In all, Metal Gear Solid: Digital Graphic Novel shows that while gaming is progressing and creating innovative new experiences, the new forms that aren\'t games are still being burdened with gaming conventions. For those who have played Yourself!Fitness, Metal Gear Solid: Digital Graphic Novel has the same type of problems. Yourself!Fitness requires players to \"play,\" meaning workout, a set amount of hours before new backgrounds are open for players. This makes sense from a gaming standpoint where additional play/work opens new options. However, from a fitness standpoint in a country where obesity rates keep climbing, this is a poor idea because it creates unnecessary and unproductive barriers to the real point of the game, which is fitness and not extended gameplay. Metal Gear Solid Digital Graphic Novel similarly requires players to search for and find more data, when the point isn\'t to search/play/work, but to read/watch the graphic novel.

As more innovative titles are released gaming\'s prior conventions should be used as reference points which are evaluated, and then used or not used based on the needs of the new text/game. Games and new hybrid genres need evolving interfaces and methods of interaction so that games and affiliate media can be best implemented.

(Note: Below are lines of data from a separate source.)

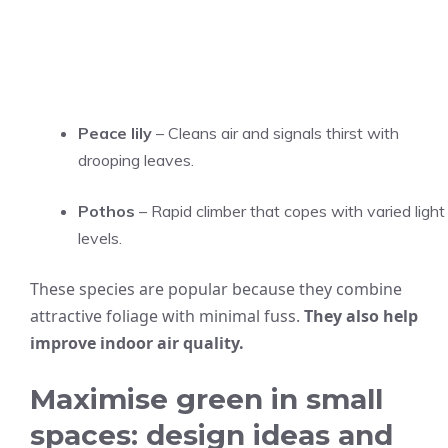
Peace lily
– Cleans air and signals thirst with
drooping leaves.
Pothos
– Rapid climber that copes with varied light
levels.
These species are popular because they combine
attractive foliage with minimal fuss.
They also help
improve indoor air quality.
Maximise green in small
spaces: design ideas and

Where small-screen animations have been successful, small-screen comics can be as well. Despite its failings, the concept still holds a great deal of promise, and fans of the Metal Gear series will likely find the Metal Gear Solid Digital Graphic Novel interesting enough to overlook the problems in presentation. Comics\' fans will also want to pay attention to new digital graphic novels because the potential is so rich. Hopefully, later PSP digital graphic novels will learn from the problems of the Metal Gear Solid Digital Graphic Novel and offer a useful and interesting method for presenting graphic novels. Right now, the rich potential and promise for digital graphic novels still remains unrealized.